11 thoughts on “Clearing Up Some Things about the Texas Science Textbook Review

  1. Dan’s column is an outstanding response–logical, correct, and principled–to Ken Mercer, Barbara Cargill, and the other radical religious right-wing Republicans on the State Board of Education. I am writing a similar response myself, particularly to the sneering and groundless complaints of Mercer. These individuals persistently engage in the most ideology-driven and underhanded manipulations of process and then have the hypocrisy to complain when their unethical efforts are exposed by perfectly legal means. Shame on them. Good work, TFN.

  2. For people who have appointed themselves to be God’s personal and approved representatives on Earth for Texas education, they do not seem to know cow poop about the Bible. The bible plainly says:

    “For there is nothing covered, that shall not be revealed; neither hid, that shall not be known.

    Therefore whatsoever ye have spoken in darkness shall be heard in the light; and that which ye have spoken in the ear in closets shall be proclaimed upon the housetops.” (Luke 12:2-3)

    Perhaps TFN is God’s real representative in this process.

  3. You know, it also bothered me that the first pro-science witness to be thoroughly grilled at the podium (on where he was getting his information, etc.) was a young Latino man who’d driven up from McAllen to #StandUp4Science. It made me cringe, like he was being scolded publicly for “uppity” behavior. Texas deserves SO much better.

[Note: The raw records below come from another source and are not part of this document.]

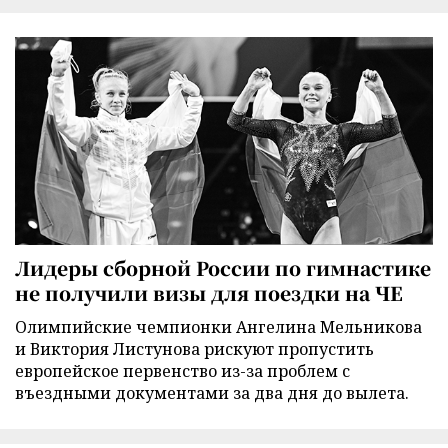
Лидеры сборной России по гимнастике
не получили визы для поездки на ЧЕ
Олимпийские чемпионки Ангелина Мельникова
и Виктория Листунова рискуют пропустить
европейское первенство из-за проблем с
въездными документами за два дня до вылета.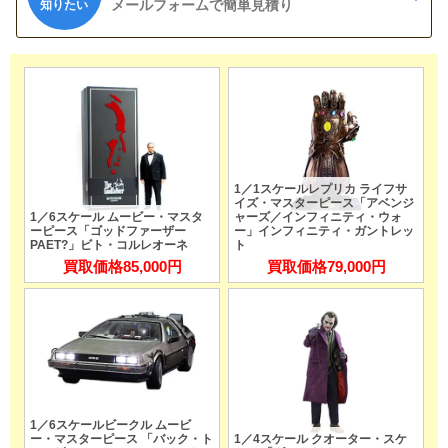
メールフォームで簡単見積り
知りたい
1／1スケールレプリカ ライフサ
イズ・マスターピース「アベンジ
1／6スケール ムービー・マスタ
ャーズ／インフィニティ・ウォ
ーピース「ゴッドファーザー
ー」インフィニティ・ガントレッ
PAET?」ビト・コルレオーネ
ト
買取価格
85,000円
買取価格
79,000円
1／6スケールビークル ムービ
ー・マスターピース 「バック・ト
1／4スケール クオーター・スケ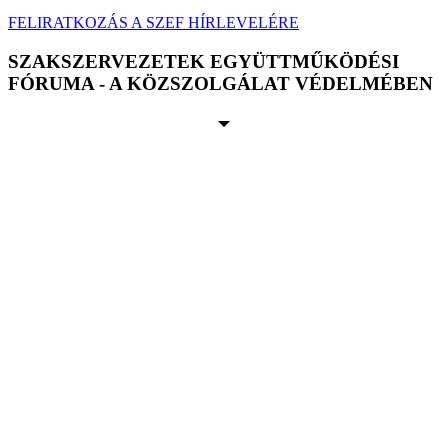
FELIRATKOZÁS A SZEF HÍRLEVELÉRE
SZAKSZERVEZETEK EGYÜTTMŰKÖDÉSI
FÓRUMA - A KÖZSZOLGÁLAT VÉDELMÉBEN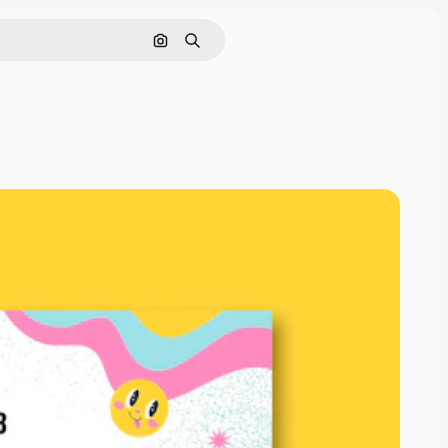
Cerca per immagine
Ricerca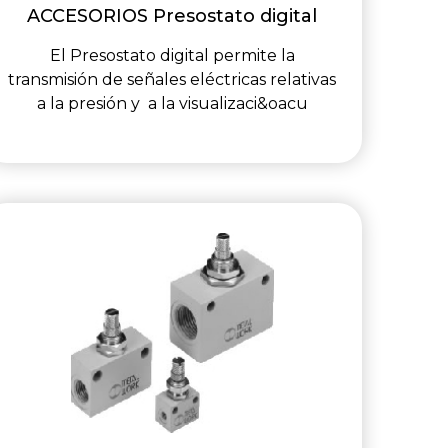
ACCESORIOS Presostato digital
El Presostato digital permite la
transmisión de señales eléctricas relativas
a la presión y a la visualizaci&oacu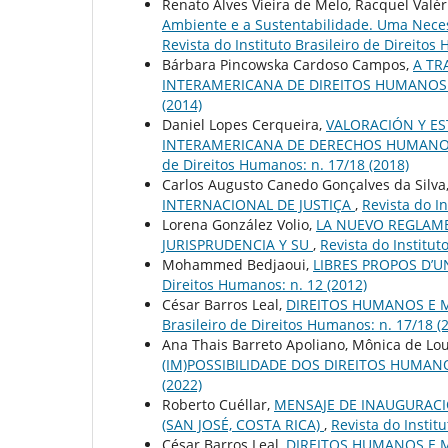
Renato Alves Vieira de Melo, Racquel Valér
Ambiente e a Sustentabilidade. Uma Neces
Revista do Instituto Brasileiro de Direitos
Bárbara Pincowska Cardoso Campos,
A TR
INTERAMERICANA DE DIREITOS HUMANOS
(2014)
Daniel Lopes Cerqueira,
VALORACIÓN Y E
INTERAMERICANA DE DERECHOS HUMANOS
de Direitos Humanos: n. 17/18 (2018)
Carlos Augusto Canedo Gonçalves da Silva
INTERNACIONAL DE JUSTIÇA
,
Revista do In
Lorena González Volio,
LA NUEVO REGLAME
JURISPRUDENCIA Y SU
,
Revista do Institut
Mohammed Bedjaoui,
LIBRES PROPOS D’
Direitos Humanos: n. 12 (2012)
César Barros Leal,
DIREITOS HUMANOS E 
Brasileiro de Direitos Humanos: n. 17/18 (
Ana Thais Barreto Apoliano, Mônica de Lo
(IM)POSSIBILIDADE DOS DIREITOS HUMAN
(2022)
Roberto Cuéllar,
MENSAJE DE INAUGURACI
(SAN JOSÉ, COSTA RICA)
,
Revista do Instit
César Barros Leal,
DIREITOS HUMANOS E 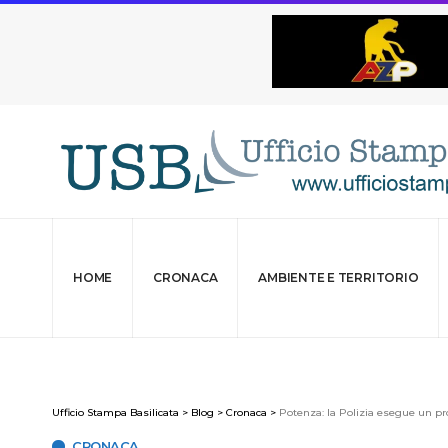
HOME
CRONACA
AMBIENTE E TERRITORIO
Ufficio Stampa Basilicata
>
Blog
>
Cronaca
>
Potenza: la Polizia esegue un p
CRONACA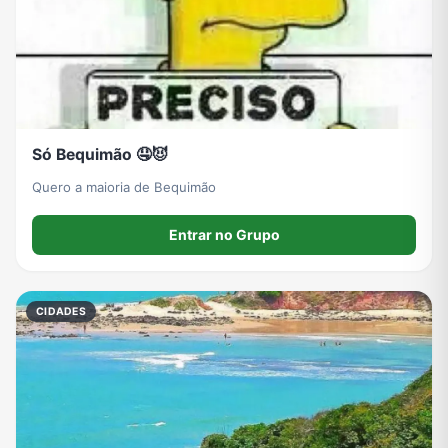
Só Bequimão 🤤😈
Quero a maioria de Bequimão
Entrar no Grupo
CIDADES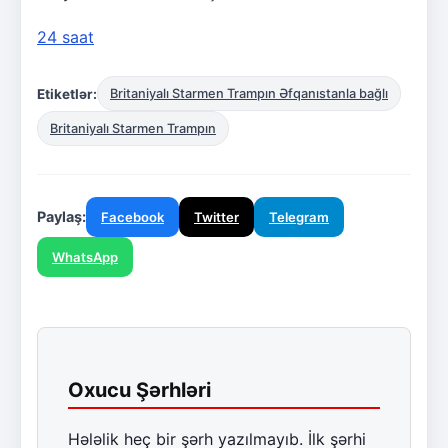
24 saat
Etiketlər:
Britaniyalı Starmen Trampın Əfqanıstanla bağlı
Britaniyalı Starmen Trampın
Paylaş:
Facebook
Twitter
Telegram
WhatsApp
Oxucu Şərhləri
Hələlik heç bir şərh yazılmayıb. İlk şərhi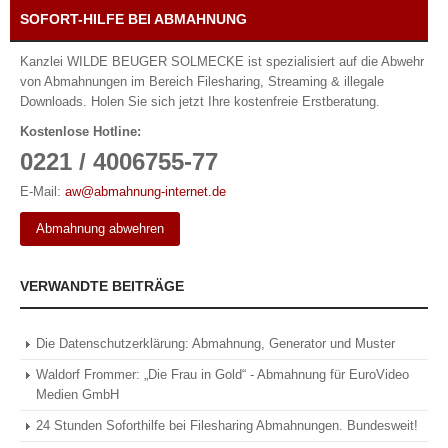
SOFORT-HILFE BEI ABMAHNUNG
Kanzlei WILDE BEUGER SOLMECKE ist spezialisiert auf die Abwehr
von Abmahnungen im Bereich Filesharing, Streaming & illegale
Downloads. Holen Sie sich jetzt Ihre kostenfreie Erstberatung.
Kostenlose Hotline:
0221 / 4006755-77
E-Mail:
aw@abmahnung-internet.de
Abmahnung abwehren
VERWANDTE BEITRÄGE
Die Datenschutzerklärung: Abmahnung, Generator und Muster
Waldorf Frommer: „Die Frau in Gold“ - Abmahnung für EuroVideo
Medien GmbH
24 Stunden Soforthilfe bei Filesharing Abmahnungen. Bundesweit!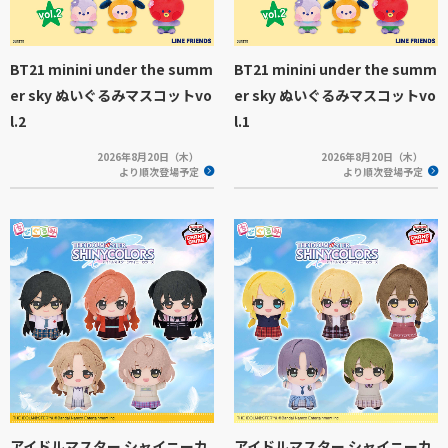
BT21 minini under the summ
BT21 minini under the summ
er sky ぬいぐるみマスコットvo
er sky ぬいぐるみマスコットvo
l.2
l.1
2026年8月20日（木）
2026年8月20日（木）
より順次登場予定
より順次登場予定
アイドルマスター シャイニーカ
アイドルマスター シャイニーカ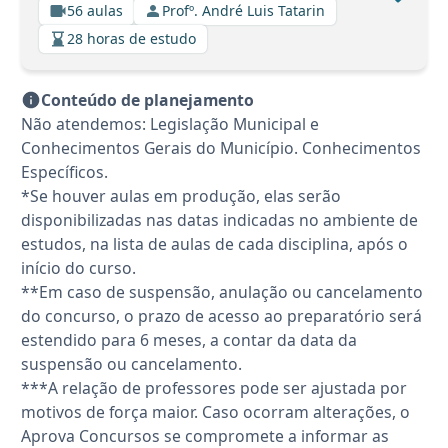
56 aulas
Profº. André Luis Tatarin
28 horas de estudo
Conteúdo de planejamento
Não atendemos: Legislação Municipal e
Conhecimentos Gerais do Município. Conhecimentos
Específicos.
*Se houver aulas em produção, elas serão
disponibilizadas nas datas indicadas no ambiente de
estudos, na lista de aulas de cada disciplina, após o
início do curso.
**Em caso de suspensão, anulação ou cancelamento
do concurso, o prazo de acesso ao preparatório será
estendido para 6 meses, a contar da data da
suspensão ou cancelamento.
***A relação de professores pode ser ajustada por
motivos de força maior. Caso ocorram alterações, o
Aprova Concursos se compromete a informar as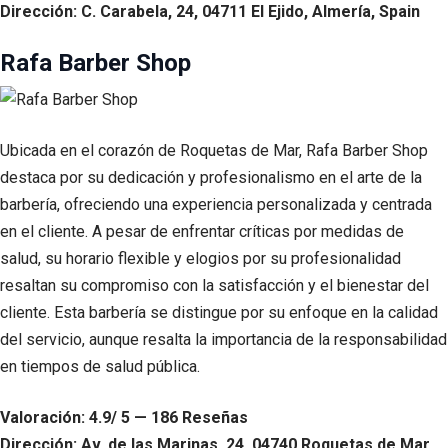
Dirección: C. Carabela, 24, 04711 El Ejido, Almería, Spain
Rafa Barber Shop
Ubicada en el corazón de Roquetas de Mar, Rafa Barber Shop
destaca por su dedicación y profesionalismo en el arte de la
barbería, ofreciendo una experiencia personalizada y centrada
en el cliente. A pesar de enfrentar críticas por medidas de
salud, su horario flexible y elogios por su profesionalidad
resaltan su compromiso con la satisfacción y el bienestar del
cliente. Esta barbería se distingue por su enfoque en la calidad
del servicio, aunque resalta la importancia de la responsabilidad
en tiempos de salud pública.
Valoración: 4.9/ 5 — 186 Reseñas
Dirección: Av. de las Marinas, 24, 04740 Roquetas de Mar,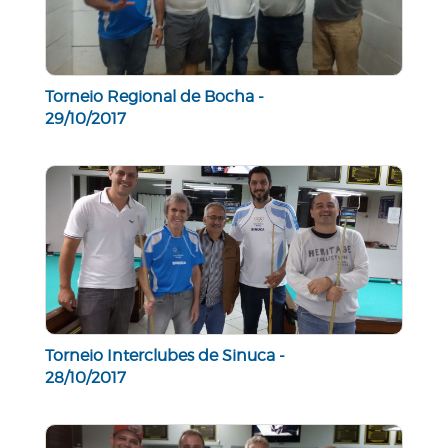
Torneio Regional de Bocha -
29/10/2017
Torneio Interclubes de Sinuca -
28/10/2017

    1. I noticed that, too. Mercer and Bradley tried to intimidate young individuals who testified, but they didn’t dare ask such questions of Kathy Miller or me, knowing we would skewer them for their hypocrisy.

  4. Among those appointed as reviewers for high school biology textbooks were a dietician/nutritionist, a mechanical engineer, a civil engineer, a systems engineer, an equine vet, a chemical engineer and a systems (network) engineer.

    More anecdata for the Salem Hypothesis.

  5. I can’t think of any reason why the teachers who have to teach from these textbooks aren’t the ones who review the books. I hope that if the “religious” group that supports putting bible lessons in biology textbooks have their way that the teachers will ignore those parts, an teach only biology.